The man was Captain Amos Springer!
CHAPTER XII
BOUND FOR THE OCEAN LANES
The captain recognized the Radio Boys at once, and he sprang quickly to his feet, his face quite as full of surprise and delight at the unexpected meeting as their own.
“Upon my word!” he ejaculated, as he shook hands with them warmly one after the other. “This is a bit of good luck I never dreamed of! I had been hoping to meet you again, but I had no idea our meeting would come about in any such way as this. So you are the four boys that our boat picked up last night! Sit right down and tell me all about it.”
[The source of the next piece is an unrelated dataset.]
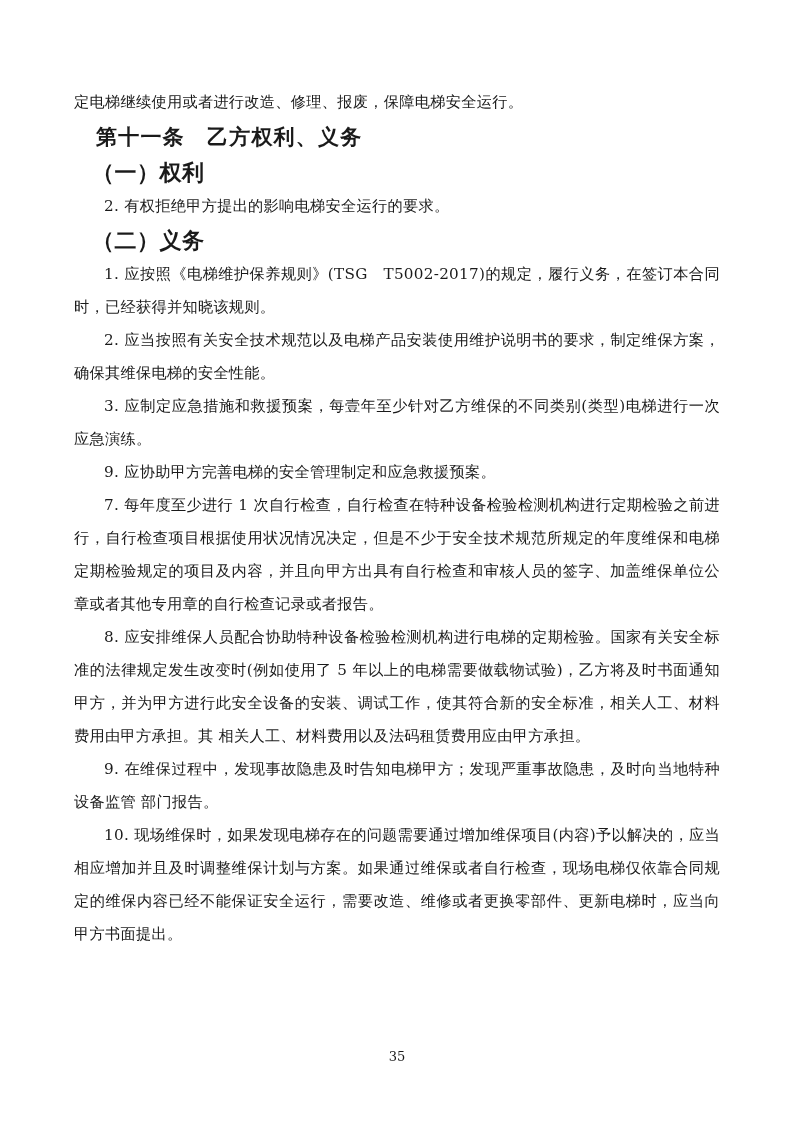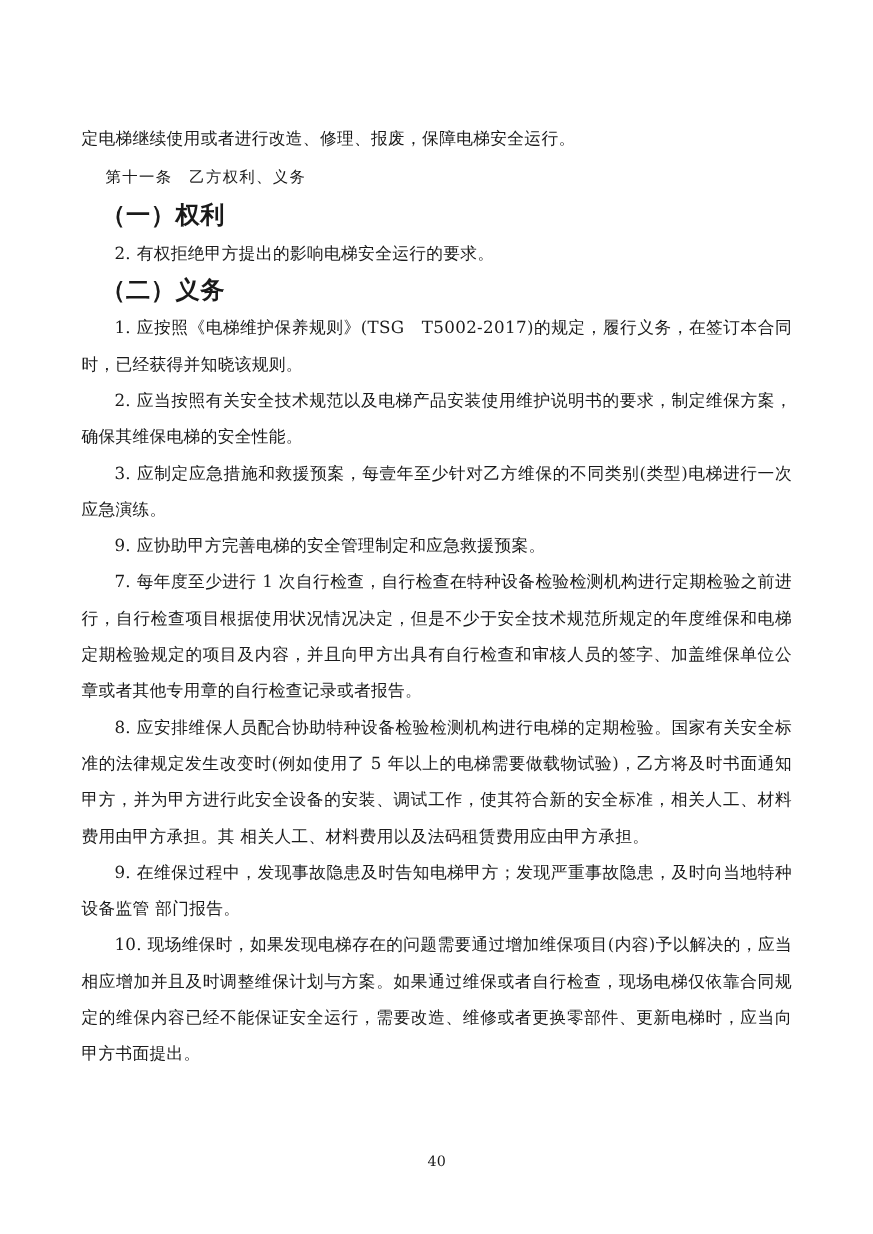"定电梯继续使用或者进行改造、修理、报废，保障电梯安全运行。" .page { padding: 110px 74px 40px 74px -> 86px 74px 40px 74px }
The ensign had saluted and vanished, much impressed by the warmth of the reception that had been extended to the castaways by the captain.
The boys seated themselves, still somewhat in a daze, but glad beyond measure that fate had thrown them into the hands of so staunch a friend. In a few words, Bob, acting as spokesman for the group, narrated the particulars of the collision and the sinking of their steamer.
“And you’ll never know, Captain, how good it was to see that searchlight of yours shining through the fog on our little boat,” he said, in conclusion. “What with the wet, the cold, and the worry, we were about all in.”
“I don’t wonder,” replied the captain, sympathetically. “You were in a plight calculated to tax the strength and courage of experienced sailors. If a storm had come up, it would have been a matter of touch and go, and you might not have been rescued at all. I’m mighty glad that our vessel was in range of your S. O. S.”
“You can’t be any more glad than we are,” responded Joe. “We’d rather find ourselves on your boat than on any other in the world.”
“Even if it is carrying you farther and farther from your friends and home with every hour that passes?” asked the captain, with a smile.